Same normalization for RPKM for both protein coding and non-coding RNAs
For non stranded libraries, nc gives rather messy results due to lots of overlapping between strands.

=============
SIGNAL TRACKS
=============
signal/normalized_bigwig/stranded - Contains normalized bigwig files with RNA-seq signal coverage
For stranded libraries, there are two files corresponding to + and - strand. - strand files have signal values expressed as negative numbers.

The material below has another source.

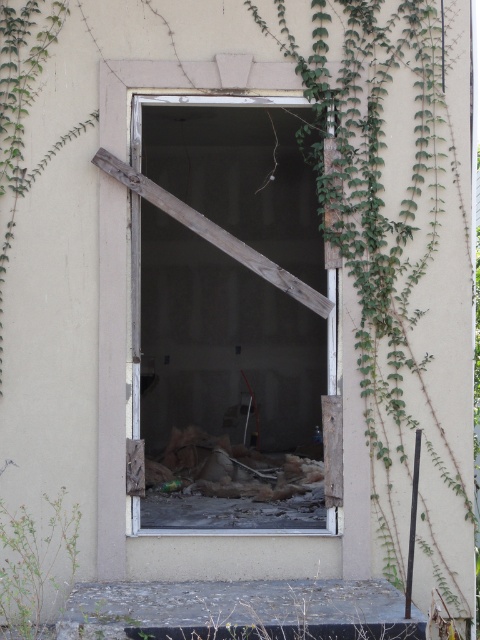
Who is taller, wooden door at center or green leafy plant at lower left?

wooden door at center is taller.

Is wooden door at center positioned before green leafy plant at lower left?

No, wooden door at center is further to the viewer.

The width and height of the screenshot is (480, 640). What do you see at coordinates (226, 388) in the screenshot? I see `wooden door at center` at bounding box center [226, 388].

signal/unnormalized_wig - Contains unnormalized wiggle files with RNA-seq signal coverage
Downloaded from ftp://ftp.bcgsc.ca/public/mbilenky/112epigenomes/RNAseq_wigs/
All wigs are processed as a read coverage, multimapped reads are kept, duplicated reads are kept. Coverages are NOT normalized, but normalization coefficients are in the file all.EGID.N.readlength
It contains normalization information and the read length per library
signal/unnormalized_wig/stranded/: contains wigs for stranded libraries 
signal/unnormalized_wig/strandagnostic: contains wigs that merge reads from both strands
Replicates are provided separately for H1 and H1/derived replicates

==========================
INTERGENIC CONTIGS
==========================
RNAseq_intergenic.tar.gz: BED files containing intergenic contigs
RNAseq_intergenic_summary.xls: Summary statistics of intergenic contigs

Clusters of intergenic mRNA expression were identified as follows:

1. The from RNA-seq alignments bam files reads aligned into multiple locations were excluded and duplicated/multiplicated reads were accounted only once.
2. Read coverage was calculated in 200bp bins genome wide. After that read coverage was converted into RPKM values, using the same normalization procedure as for annotated genes.
3. All bins that overlap any of the gene body as annotated by Ensembl v65 (GenCode v10) we excluded
4. All bins with RPKM<0.5 were excluded
5. Resulting clusters of indetrgenic expression were summarized in the UCSC bedGraph format (with 200bp resolution).
6. For the data from the strand-specific experiments analysis was performed in a strand specific manner. At the final step, after all filtering, for the overlapping fragments of the clusters on positive and negative strands RPKM values were averaged.